Filmmakers with flawless track records according to audience scores.

Published March 23, 2026

Every director has an off day. Or at least, that is what most people assume. The reality is that a small handful of filmmakers have managed to release feature after feature without a single dud in the bunch -- at least according to the audiences who actually watch their films. We are not talking about critic scores here. We are talking about regular people, thousands of them, voting with their thumbs on whether a movie was worth their time. When you filter by that standard, a few names rise to the top with spotless records that border on the unbelievable.

To qualify for this list, a director needed at least five theatrical feature films with audience scores that never dip below 70%. That is a high bar. Most directors, even legendary ones, have at least one misfire that audiences did not connect with. Steven Spielberg has 1941. Ridley Scott has The Counselor. Alfred Hitchcock had plenty of forgotten mid-career stumbles. But the ten directors below? Their worst films are still better than most directors' best work.

## Exercise 1
In the directors article, what is the minimum number of theatrical feature films a director needed to qualify for the list?
## Exercise 2
Decide whether each statement agrees with the directors article, and answer yes or no with the deciding words quoted from it: (a) The list is based on critic scores. (b) The misfire named for Ridley Scott is The Counselor. (c) The piece was published in March 2026.
## Exercise 3
Reproduce the directors article word for word, beginning at the words "Every director has" and stopping after "on the unbelievable.".

## Dataset excerpt
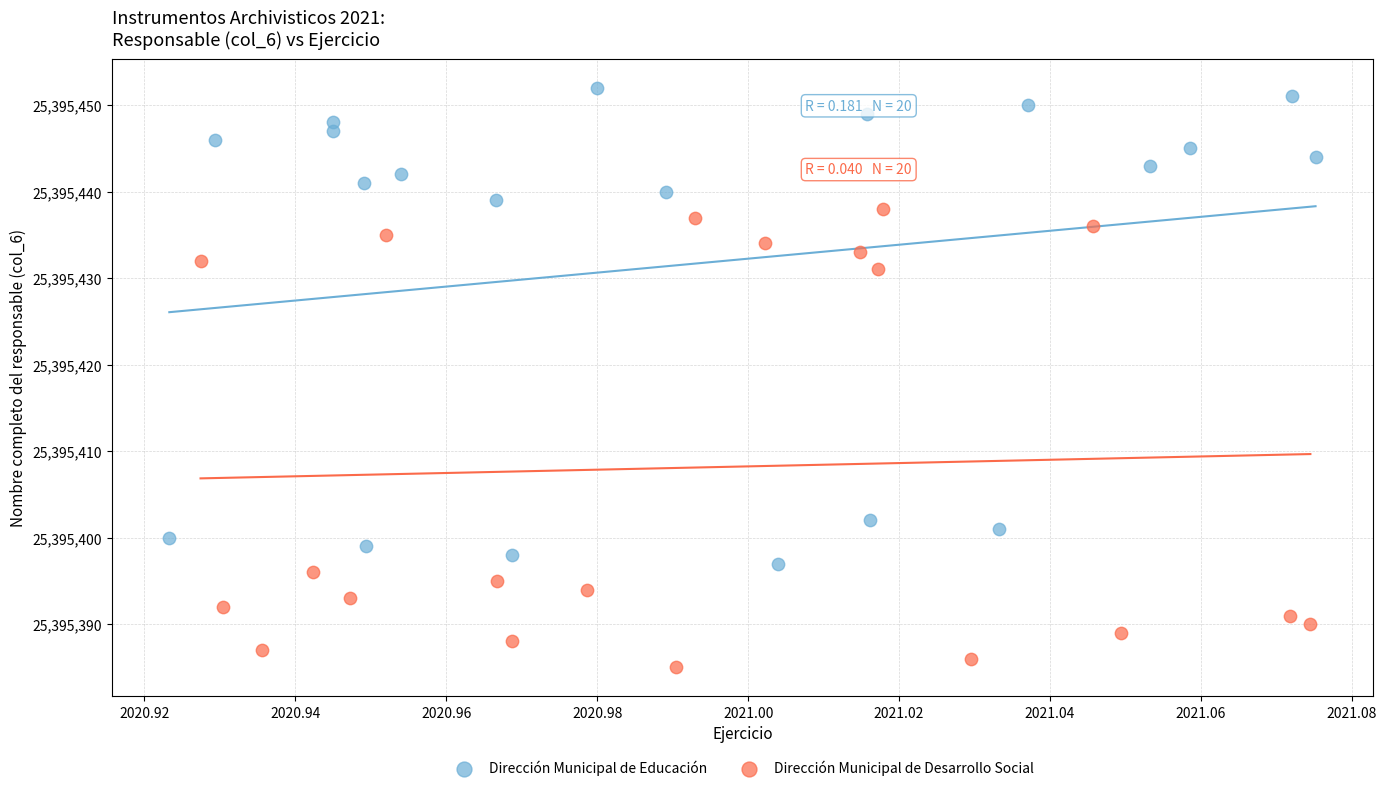

Which series reaches the maximum Y coordinate?

Dirección Municipal de Educación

## Response box 1
At least five theatrical feature films.

## Response box 2
(a) No: "We are not talking about critic scores here."
(b) Yes: "Ridley Scott has The Counselor."
(c) Yes: "Published March 23, 2026"

## Response box 3
Every director has an off day. Or at least, that is what most people assume. The reality is that a small handful of filmmakers have managed to release feature after feature without a single dud in the bunch -- at least according to the audiences who actually watch their films. We are not talking about critic scores here. We are talking about regular people, thousands of them, voting with their thumbs on whether a movie was worth their time. When you filter by that standard, a few names rise to the top with spotless records that border on the unbelievable.